(EXTRACT TO READ)
:::::

The vast array of document copying methods and machines is a testament to human ingenuity. I am constantly learning about different contraptions. One such item is documented in the papers of the industrial designer, Raymond Loewy.
First invented and made in London in 1879, the Gestetner Automatic Cyclostyle Mimeograph made it easy to create multiple typed or written document copies. By 1902, improvements in the device made it possible to produce 1,200 copies in an hour, according to advertisements. The cabinet and machine housing were re-designed by Raymond Loewy in 1929, and this model was known as the Gestetner Model 66 Duplicator. Loewy successfully streamlined and improved the safety of the equipment by adding a cabinet base and physical housing. Hagley has a printed image of the original design and a photograph of the improved version in the Raymond Loewy collection. This was the first commercial, industrial design project for Raymond Loewy, and his improved version continued in production beyond World War II.
The duplicator could be used to make numerous copies via a roller that pressed ink through a handmade stencil. The stencil was a wax-coated sheet of thin paper. When written upon with a stylus, the wax was removed, making the sheet penetrable by ink. After attaching the stencil to the duplicator, ink was transferred from cloth-covered rollers that were saturated with ink. There are other variations of this stencil process, including one invented by Thomas Edison and sold by the AB Dick company in 1887 as the Edison Mimeograph.

:::::

Data items:

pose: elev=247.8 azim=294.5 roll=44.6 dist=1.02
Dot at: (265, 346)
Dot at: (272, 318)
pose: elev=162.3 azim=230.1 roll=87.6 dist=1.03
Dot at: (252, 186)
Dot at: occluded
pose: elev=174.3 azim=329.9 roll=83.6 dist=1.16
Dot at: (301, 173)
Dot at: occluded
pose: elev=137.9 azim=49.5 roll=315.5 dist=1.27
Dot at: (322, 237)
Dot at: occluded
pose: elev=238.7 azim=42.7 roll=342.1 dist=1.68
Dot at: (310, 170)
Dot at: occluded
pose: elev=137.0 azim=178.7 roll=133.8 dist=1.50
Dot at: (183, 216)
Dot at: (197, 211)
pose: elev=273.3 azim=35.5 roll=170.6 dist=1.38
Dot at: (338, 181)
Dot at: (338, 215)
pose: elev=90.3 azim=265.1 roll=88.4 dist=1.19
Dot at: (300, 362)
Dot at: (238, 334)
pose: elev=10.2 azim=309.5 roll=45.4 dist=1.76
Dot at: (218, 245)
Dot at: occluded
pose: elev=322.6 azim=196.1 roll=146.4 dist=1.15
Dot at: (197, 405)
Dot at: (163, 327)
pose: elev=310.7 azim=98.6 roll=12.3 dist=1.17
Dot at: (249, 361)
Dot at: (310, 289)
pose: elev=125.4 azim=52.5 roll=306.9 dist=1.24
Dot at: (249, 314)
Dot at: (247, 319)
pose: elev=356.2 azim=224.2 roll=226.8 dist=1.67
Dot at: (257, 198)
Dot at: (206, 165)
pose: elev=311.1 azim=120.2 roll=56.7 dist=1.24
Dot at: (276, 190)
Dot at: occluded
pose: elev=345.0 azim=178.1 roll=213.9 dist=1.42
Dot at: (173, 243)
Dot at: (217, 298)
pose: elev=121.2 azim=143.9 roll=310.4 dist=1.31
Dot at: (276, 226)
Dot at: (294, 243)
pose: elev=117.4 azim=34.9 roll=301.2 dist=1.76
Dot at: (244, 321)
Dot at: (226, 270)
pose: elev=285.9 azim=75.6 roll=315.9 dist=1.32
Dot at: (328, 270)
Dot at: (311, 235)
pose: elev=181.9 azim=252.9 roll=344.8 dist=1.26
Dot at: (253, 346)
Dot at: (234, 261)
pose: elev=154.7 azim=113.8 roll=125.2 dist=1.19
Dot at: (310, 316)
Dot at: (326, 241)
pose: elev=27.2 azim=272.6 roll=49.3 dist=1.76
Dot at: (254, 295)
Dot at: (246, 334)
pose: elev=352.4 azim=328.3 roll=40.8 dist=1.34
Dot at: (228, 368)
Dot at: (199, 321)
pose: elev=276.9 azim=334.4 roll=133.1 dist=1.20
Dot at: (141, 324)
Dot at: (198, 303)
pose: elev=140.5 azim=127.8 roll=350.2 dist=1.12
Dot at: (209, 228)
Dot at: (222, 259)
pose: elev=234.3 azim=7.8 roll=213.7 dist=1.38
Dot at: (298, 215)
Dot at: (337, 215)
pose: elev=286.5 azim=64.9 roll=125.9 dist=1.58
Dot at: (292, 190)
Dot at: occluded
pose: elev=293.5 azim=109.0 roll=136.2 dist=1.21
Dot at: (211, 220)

:::::

(EXERCISES)
1 - List every year given as a number in the article about the Gestetner duplicator.
2 - According to the article about the Gestetner duplicator, how many copies an hour could the device produce by 1902?
3 - Write the next part of the article about the Gestetner duplicator, picking up after its final sentence.
The rows come from a different source than the text.

(PER-TASK ANSWERS)
1 - 1879, 1902, 1929, 1887

2 - 1,200 copies an hour, according to advertisements.

3 -
Although it could only output one copy at a time, the Gestetner was efficient because it had clips to hold the stencil in place, and the apparatus automatically flipped up and opened for retrieval of the copy after inking. Each stencil supposedly lasted through 2,000 printings.
The stylus, called the Neo Cyclostyle Pen, was the implement used to “write” letters onto the stencil. It held a tiny roller with points to perforate lines to permit ink through. Therefore, the stencil was a series of perforations rather than a fully cut-out shape. If an error was found in the stencil, it could be “erased” by filling the perforations with a wax that was sold for this purpose. This perforated stencil method is similar to that historically used for pouncing chalk to transfer a cartoon design for wall paintings.
Patterns for easily tracing images and border designs onto the stencil were available with themes for holidays, religious institutions, businesses, or clubs. These were like “clip art” kits.
A characteristic of the printing seems to be the vertical smearing of the inked letters (directional with the motion of the rollers). These types of copies were convenient, rather than for fine quality printing, and are likely to be printed on poor quality paper. A search of the Loewy papers may yet unearth an example of this duplication process.
Laura Wahl is the Library Conservator at Hagley Museum and Library.